正統十四年(1449)一月一日、帝は天師に星辰壇で祭祀を執り行うよう命じた。三月、天師が暇を告げて龍虎山へ帰ろうとすると、帝は引き留めた。六月の夏、雷が宮殿の装飾を直撃し、雨が十日間止まなかった。帝が天師を召して問うと、天師は帝に慎みを以て暮らし、辺境の防衛を怠らないよう助言した。帝が祈晴斎醮を営むよう命じ、天師が檄文を書いて雷神を召すと、藍の爪に赤い羽根の巨大な鷹が風を従えて蓬莱門で鳴き、檄文を掴み取って雲に上って行った。人々が顔色を変えて愕然としていると、天は晴れて雲一つ無くなった。祠官から報告を受けた帝は喜び驚いて天師に褒美を賜った。七月の秋、オイラトが辺境を侵したため帝が親征し、皇后は天師に保安斎醮を宮廷の庭園で営むよう命じた。八月に明軍は敗退して帝が捕虜となった。九月に景泰帝(1449−1457在位)が即位した。

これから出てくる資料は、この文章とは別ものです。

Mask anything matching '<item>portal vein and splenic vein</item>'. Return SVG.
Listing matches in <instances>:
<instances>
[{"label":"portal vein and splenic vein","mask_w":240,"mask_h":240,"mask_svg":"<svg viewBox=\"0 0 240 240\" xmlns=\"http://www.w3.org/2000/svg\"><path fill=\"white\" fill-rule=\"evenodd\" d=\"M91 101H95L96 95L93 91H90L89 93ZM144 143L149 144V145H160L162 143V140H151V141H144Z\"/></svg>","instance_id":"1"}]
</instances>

景泰元年(1450)八月の秋、帝は天師を宮廷に召して様々な事を諮問した後、保鎮国祚斎醮を大徳観で営むよう命じると、儀式の最中に天が花を降らし雲が光り輝く瑞祥が現れたので、帝は喜んで褒美を賜った。景泰二年(1451)二月、帝は五百人の道士に度牒を与えた。景泰三年(1452)冬、帝は天師に斎醮を宮廷の庭園で営むよう命じ、儀式の後、仁智殿で宴席を賜った。景泰四年(1453)春、風雲雷雨壇で儀式を執り行い、朝天宮で斎醮を営むよう命じた。

景泰五年(1454)夏、帝は天師に封号を加えて「正一嗣教沖虚守素光祖演道崇謙守静洞玄大真人」とし、天下の道教を掌るよう命じ、符籙を私製・偽造して民を惑わせて金儲けに利用する行いを禁じるお触れを出した。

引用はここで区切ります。